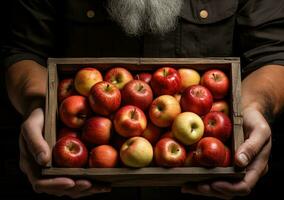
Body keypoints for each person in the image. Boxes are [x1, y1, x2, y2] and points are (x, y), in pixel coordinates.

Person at [1, 0, 284, 199]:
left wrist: (253, 107)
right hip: (81, 178)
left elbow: (271, 53)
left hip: (205, 176)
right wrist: (39, 107)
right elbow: (25, 50)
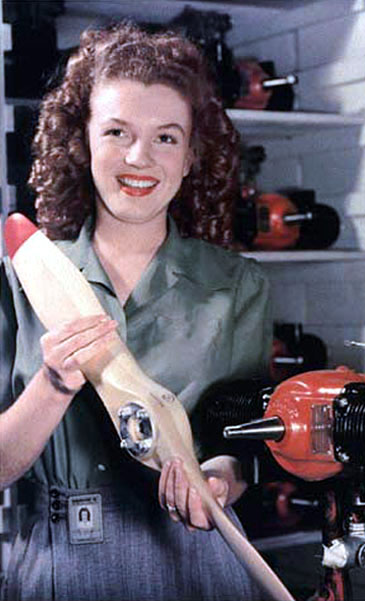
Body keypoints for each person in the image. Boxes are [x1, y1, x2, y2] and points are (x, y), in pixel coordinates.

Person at [0, 21, 272, 601]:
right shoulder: (19, 283)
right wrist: (51, 384)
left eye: (166, 137)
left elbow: (242, 441)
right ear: (83, 140)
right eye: (117, 132)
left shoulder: (239, 286)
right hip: (54, 568)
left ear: (194, 153)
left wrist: (219, 481)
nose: (139, 158)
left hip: (195, 561)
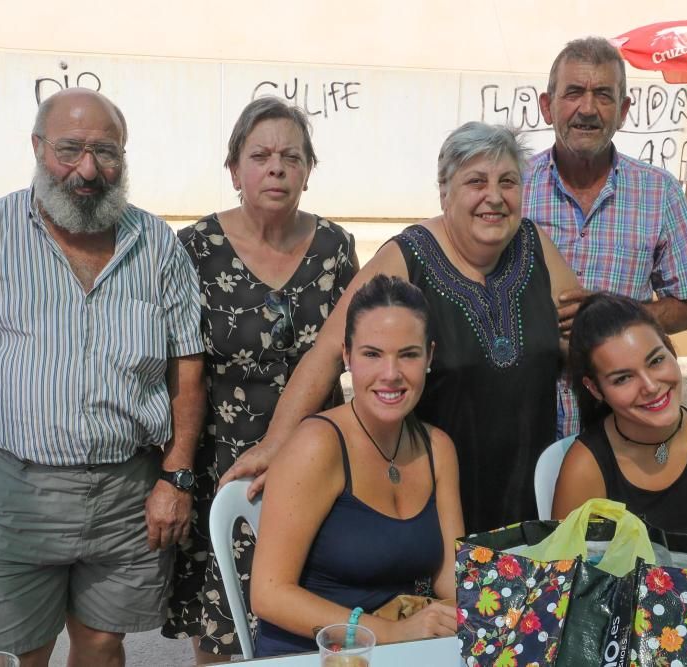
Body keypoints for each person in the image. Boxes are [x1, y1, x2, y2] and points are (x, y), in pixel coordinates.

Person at [0, 88, 205, 666]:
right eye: (70, 150)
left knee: (103, 645)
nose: (87, 170)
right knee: (20, 653)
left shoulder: (157, 245)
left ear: (124, 155)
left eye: (105, 153)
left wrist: (176, 477)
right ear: (37, 148)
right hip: (18, 492)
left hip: (127, 493)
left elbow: (187, 368)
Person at [222, 121, 582, 534]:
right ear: (445, 192)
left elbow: (582, 345)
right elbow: (326, 353)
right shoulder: (408, 256)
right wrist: (276, 445)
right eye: (476, 182)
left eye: (508, 182)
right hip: (426, 498)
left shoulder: (536, 248)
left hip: (525, 493)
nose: (495, 197)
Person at [163, 96, 358, 663]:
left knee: (312, 626)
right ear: (235, 170)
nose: (276, 167)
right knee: (222, 635)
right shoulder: (194, 249)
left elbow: (353, 351)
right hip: (223, 467)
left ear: (306, 172)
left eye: (291, 157)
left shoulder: (333, 248)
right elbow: (179, 368)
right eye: (261, 155)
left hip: (316, 465)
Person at [251, 274, 463, 657]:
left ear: (429, 356)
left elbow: (451, 579)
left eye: (408, 354)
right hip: (311, 653)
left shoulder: (437, 448)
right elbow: (268, 594)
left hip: (396, 650)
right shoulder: (317, 445)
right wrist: (390, 633)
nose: (391, 373)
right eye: (372, 354)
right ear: (346, 356)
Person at [524, 36, 687, 438]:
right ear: (547, 106)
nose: (587, 109)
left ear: (624, 111)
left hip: (619, 417)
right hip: (522, 406)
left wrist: (614, 313)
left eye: (604, 96)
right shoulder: (513, 187)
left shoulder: (658, 192)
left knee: (605, 504)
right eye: (573, 93)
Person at [552, 293, 687, 560]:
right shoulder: (585, 468)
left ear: (670, 349)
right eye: (623, 378)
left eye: (656, 361)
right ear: (595, 388)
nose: (651, 386)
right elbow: (568, 587)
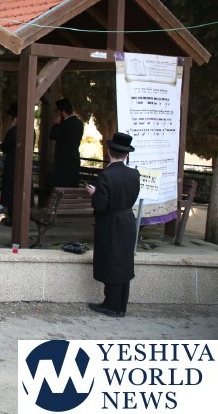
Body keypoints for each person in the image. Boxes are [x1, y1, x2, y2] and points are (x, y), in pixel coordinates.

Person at [85, 132, 140, 318]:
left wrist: (94, 194)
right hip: (128, 220)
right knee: (124, 261)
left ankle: (112, 305)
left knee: (112, 261)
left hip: (111, 223)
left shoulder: (106, 175)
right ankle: (121, 305)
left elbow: (101, 205)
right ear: (127, 154)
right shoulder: (134, 174)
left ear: (109, 151)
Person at [49, 97, 84, 187]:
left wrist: (56, 124)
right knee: (72, 187)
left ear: (63, 112)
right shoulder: (79, 123)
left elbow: (52, 136)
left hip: (62, 163)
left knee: (61, 187)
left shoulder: (65, 124)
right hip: (74, 160)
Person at [0, 103, 19, 222]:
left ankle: (12, 218)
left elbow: (4, 147)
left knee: (11, 191)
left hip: (12, 165)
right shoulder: (31, 130)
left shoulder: (13, 131)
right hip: (23, 165)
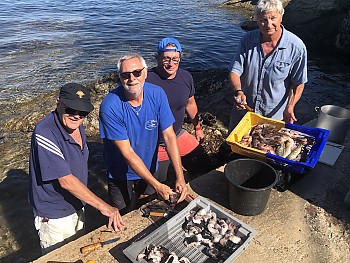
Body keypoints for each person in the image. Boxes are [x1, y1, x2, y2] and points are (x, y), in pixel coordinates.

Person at [29, 83, 125, 254]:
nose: (76, 115)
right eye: (70, 109)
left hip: (77, 204)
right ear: (58, 103)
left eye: (82, 112)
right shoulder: (44, 132)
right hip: (54, 216)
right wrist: (105, 207)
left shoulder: (77, 125)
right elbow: (66, 180)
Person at [99, 53, 188, 214]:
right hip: (121, 172)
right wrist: (157, 185)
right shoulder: (110, 106)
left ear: (145, 73)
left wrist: (180, 177)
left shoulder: (157, 94)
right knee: (123, 214)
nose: (132, 78)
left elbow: (169, 136)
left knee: (147, 206)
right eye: (126, 75)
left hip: (149, 165)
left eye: (137, 72)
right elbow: (127, 153)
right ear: (120, 77)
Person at [228, 0, 308, 133]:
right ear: (257, 21)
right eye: (263, 20)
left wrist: (290, 107)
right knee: (233, 149)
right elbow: (235, 71)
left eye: (273, 18)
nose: (268, 24)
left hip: (274, 118)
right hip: (243, 114)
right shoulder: (247, 40)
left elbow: (298, 83)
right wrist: (238, 91)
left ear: (281, 17)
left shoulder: (297, 47)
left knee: (265, 149)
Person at [146, 37, 213, 181]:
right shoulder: (146, 80)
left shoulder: (186, 77)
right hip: (155, 143)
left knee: (206, 169)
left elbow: (190, 104)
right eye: (166, 59)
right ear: (157, 58)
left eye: (175, 59)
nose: (171, 64)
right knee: (153, 186)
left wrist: (198, 127)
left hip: (177, 134)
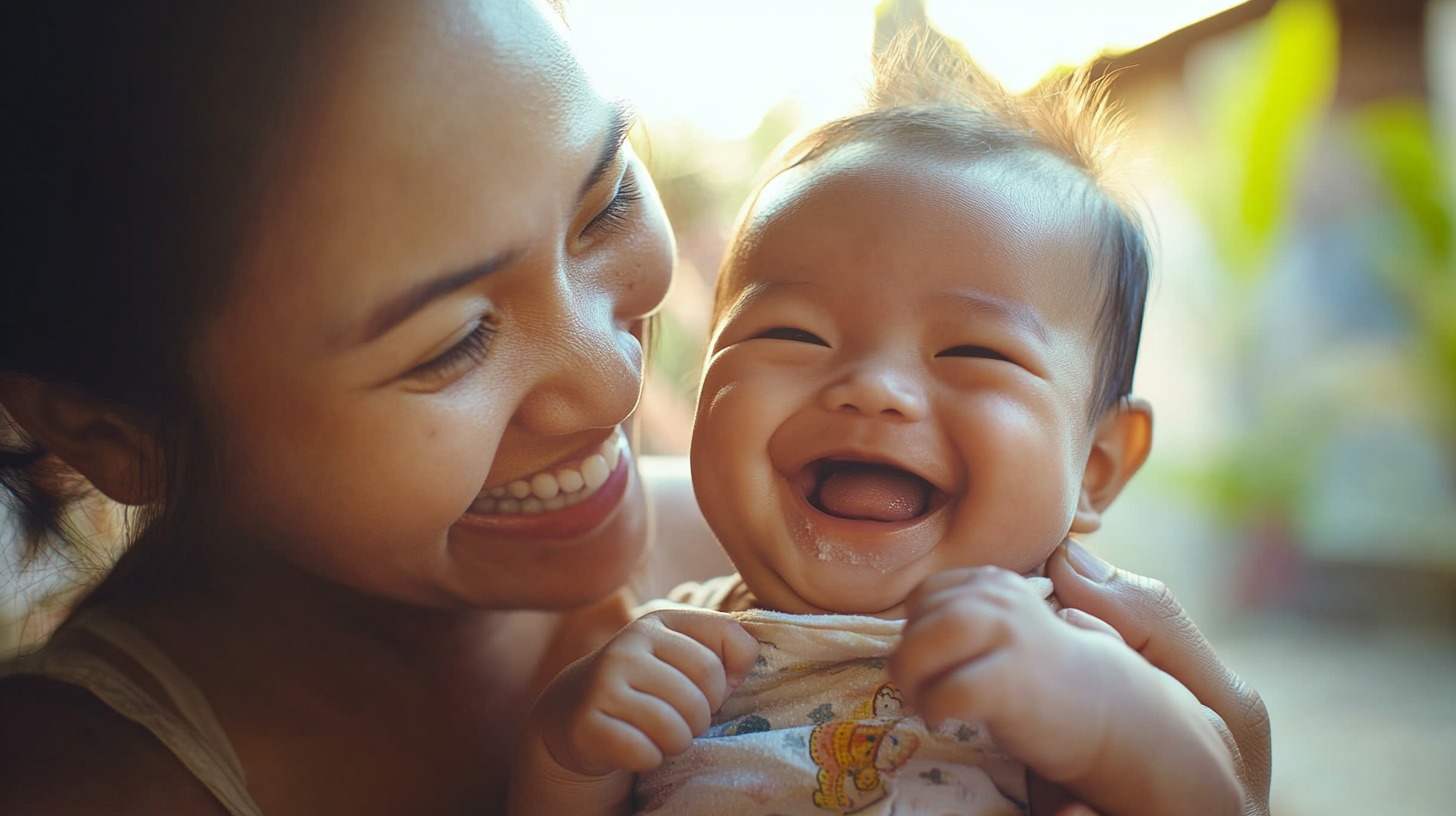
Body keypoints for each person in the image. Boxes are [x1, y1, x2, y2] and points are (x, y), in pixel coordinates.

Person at [0, 2, 1269, 815]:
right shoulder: (86, 780)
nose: (617, 383)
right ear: (107, 431)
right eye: (453, 341)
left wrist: (1168, 759)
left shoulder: (969, 607)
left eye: (607, 199)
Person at [508, 32, 1253, 816]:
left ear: (1097, 465)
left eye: (973, 350)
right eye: (792, 335)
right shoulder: (671, 647)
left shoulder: (1064, 660)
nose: (874, 387)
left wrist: (1114, 720)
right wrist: (565, 756)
==============================
(TASK DETAILS): Return the material in full, word for word, and skip the pictures.

(EXPECTED ANSWER):
Body keypoints for each person in the image. Boxes are [x1, y1, x2, y2] and points are (x, y), in pixel coordinates.

Person at [1, 0, 284, 199]:
left wrist: (253, 107)
right hip: (81, 178)
left elbow: (271, 53)
left hip: (205, 176)
right wrist: (39, 107)
right elbow: (25, 50)
Body keypoints for each person in the image. Boxes are [x1, y1, x2, y2] and points are (x, y), in pixel coordinates.

Person at [0, 21, 272, 601]:
right shoulder: (19, 283)
right wrist: (51, 384)
left eye: (166, 137)
left elbow: (242, 441)
right ear: (83, 140)
right eye: (117, 132)
left shoulder: (239, 286)
right hip: (54, 568)
left ear: (194, 153)
left wrist: (219, 481)
nose: (139, 158)
left hip: (195, 561)
Body keypoints for each person in the image. Boxes are [x1, y1, x2, y2] and points are (x, y), in pixel coordinates.

Person at [0, 88, 205, 666]:
right eye: (70, 150)
left knee: (103, 645)
nose: (87, 170)
right knee: (20, 653)
left shoulder: (157, 245)
left ear: (124, 155)
left eye: (105, 153)
left wrist: (176, 477)
right ear: (37, 148)
right hip: (18, 492)
left hip: (127, 493)
left elbow: (187, 368)
Person at [222, 121, 582, 534]:
right ear: (445, 192)
left elbow: (582, 345)
right elbow: (326, 353)
right shoulder: (408, 256)
right wrist: (276, 445)
right eye: (476, 182)
left eye: (508, 182)
right hip: (426, 498)
left shoulder: (536, 248)
left hip: (525, 493)
nose: (495, 197)
Person at [163, 96, 358, 663]:
left knee: (312, 626)
right ear: (235, 170)
nose: (276, 167)
right knee: (222, 635)
right shoulder: (194, 249)
left elbow: (353, 351)
right hip: (223, 467)
left ear: (306, 172)
left eye: (291, 157)
left shoulder: (333, 248)
right elbow: (179, 368)
right eye: (261, 155)
left hip: (316, 465)
Person at [251, 274, 463, 657]:
left ear: (429, 356)
left elbow: (451, 579)
left eye: (408, 354)
right hip: (311, 653)
left shoulder: (437, 448)
right elbow: (268, 594)
left hip: (396, 650)
right shoulder: (317, 445)
right wrist: (390, 633)
nose: (391, 373)
right eye: (372, 354)
right ear: (346, 356)
Person at [524, 36, 687, 438]:
right ear: (547, 106)
nose: (587, 109)
left ear: (624, 111)
left hip: (619, 417)
right hip: (522, 406)
left wrist: (614, 313)
left eye: (604, 96)
right shoulder: (513, 187)
left shoulder: (658, 192)
left knee: (605, 504)
right eye: (573, 93)
Person at [552, 293, 687, 560]:
right shoulder: (585, 468)
left ear: (670, 349)
right eye: (623, 378)
left eye: (656, 361)
right ear: (595, 388)
nose: (651, 386)
right elbow: (568, 587)
Body keypoints for each person in the image. Boxes are [x1, y1, x2, y2] and points are (x, y), in pixel coordinates.

Person at [85, 132, 140, 318]:
left wrist: (94, 194)
right hip: (128, 220)
right knee: (124, 261)
left ankle: (112, 305)
left knee: (112, 261)
left hip: (111, 223)
left shoulder: (106, 175)
right ankle: (121, 305)
left elbow: (101, 205)
right ear: (127, 154)
right shoulder: (134, 174)
left ear: (109, 151)
Person at [49, 97, 84, 187]:
left wrist: (56, 124)
right knee: (72, 187)
left ear: (63, 112)
right shoulder: (79, 123)
left elbow: (52, 136)
left hip: (62, 163)
left knee: (61, 187)
left shoulder: (65, 124)
right hip: (74, 160)
Person at [0, 103, 19, 222]:
left ankle: (12, 218)
left elbow: (4, 147)
left knee: (11, 191)
left hip: (12, 165)
right shoulder: (31, 130)
left shoulder: (13, 131)
right hip: (23, 165)
Body keypoints for each person in the image. Boxes are [x1, y1, x2, y2] and points are (x, y), in pixel coordinates.

Person at [29, 83, 125, 254]:
nose: (76, 115)
right eye: (70, 109)
left hip: (77, 204)
right ear: (58, 103)
left eye: (82, 112)
right shoulder: (44, 132)
right hip: (54, 216)
right wrist: (105, 207)
left shoulder: (77, 125)
right elbow: (66, 180)
Person at [99, 53, 188, 214]:
right hip: (121, 172)
right wrist: (157, 185)
right shoulder: (110, 106)
left ear: (145, 73)
left wrist: (180, 177)
left shoulder: (157, 94)
right knee: (123, 214)
nose: (132, 78)
left elbow: (169, 136)
left knee: (147, 206)
right eye: (126, 75)
left hip: (149, 165)
left eye: (137, 72)
right elbow: (127, 153)
right ear: (120, 77)
Person at [228, 0, 308, 133]:
right ear: (257, 21)
right eye: (263, 20)
left wrist: (290, 107)
right knee: (233, 149)
right elbow: (235, 71)
left eye: (273, 18)
nose: (268, 24)
left hip: (274, 118)
right hip: (243, 114)
right shoulder: (247, 40)
left elbow: (298, 83)
right wrist: (238, 91)
left ear: (281, 17)
left shoulder: (297, 47)
left knee: (265, 149)
Person at [146, 37, 213, 181]:
right shoulder: (146, 80)
left shoulder: (186, 77)
right hip: (155, 143)
left knee: (206, 169)
left elbow: (190, 104)
right eye: (166, 59)
right ear: (157, 58)
left eye: (175, 59)
nose: (171, 64)
right knee: (153, 186)
left wrist: (198, 127)
left hip: (177, 134)
Body keypoints for each person in the image. Boxes are [x1, y1, x2, y2] and points are (x, y), in pixel coordinates.

Person at [0, 2, 1269, 815]:
right shoulder: (86, 780)
nose: (617, 383)
right ear: (107, 431)
right eye: (453, 341)
left wrist: (1168, 759)
left shoulder: (969, 607)
left eye: (607, 199)
Person at [508, 32, 1253, 816]:
left ear: (1097, 465)
left eye: (973, 350)
right eye: (792, 335)
right shoulder: (671, 647)
left shoulder: (1064, 660)
nose: (874, 387)
left wrist: (1114, 720)
right wrist: (565, 756)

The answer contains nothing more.